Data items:
※ ※ ※
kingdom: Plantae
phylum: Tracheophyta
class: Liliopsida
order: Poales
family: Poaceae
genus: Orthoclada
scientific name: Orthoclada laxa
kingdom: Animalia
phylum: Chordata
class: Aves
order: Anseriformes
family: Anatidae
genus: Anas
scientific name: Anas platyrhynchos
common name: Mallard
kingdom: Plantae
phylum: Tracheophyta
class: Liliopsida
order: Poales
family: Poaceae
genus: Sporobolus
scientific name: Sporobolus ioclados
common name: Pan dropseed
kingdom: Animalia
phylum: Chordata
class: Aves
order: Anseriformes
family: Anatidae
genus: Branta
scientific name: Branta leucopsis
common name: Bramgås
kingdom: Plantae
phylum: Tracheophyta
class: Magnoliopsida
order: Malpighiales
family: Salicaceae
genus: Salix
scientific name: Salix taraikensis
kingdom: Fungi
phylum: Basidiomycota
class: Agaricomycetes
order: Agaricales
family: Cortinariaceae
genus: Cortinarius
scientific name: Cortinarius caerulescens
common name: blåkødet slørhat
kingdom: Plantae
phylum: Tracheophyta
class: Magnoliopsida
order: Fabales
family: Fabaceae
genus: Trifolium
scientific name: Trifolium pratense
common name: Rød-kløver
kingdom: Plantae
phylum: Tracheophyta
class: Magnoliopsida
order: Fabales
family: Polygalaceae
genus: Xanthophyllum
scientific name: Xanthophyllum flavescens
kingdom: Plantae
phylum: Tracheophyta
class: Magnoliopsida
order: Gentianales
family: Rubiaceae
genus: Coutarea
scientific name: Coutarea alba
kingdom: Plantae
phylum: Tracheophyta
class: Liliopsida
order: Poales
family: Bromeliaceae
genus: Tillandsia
※ ※ ※
#### To be done
Please write out the lines above word for word, starting at the line that contains "scientific name: Coutarea alba" and going through the final line.

#### Exercise solution
scientific name: Coutarea alba
kingdom: Plantae
phylum: Tracheophyta
class: Liliopsida
order: Poales
family: Bromeliaceae
genus: Tillandsia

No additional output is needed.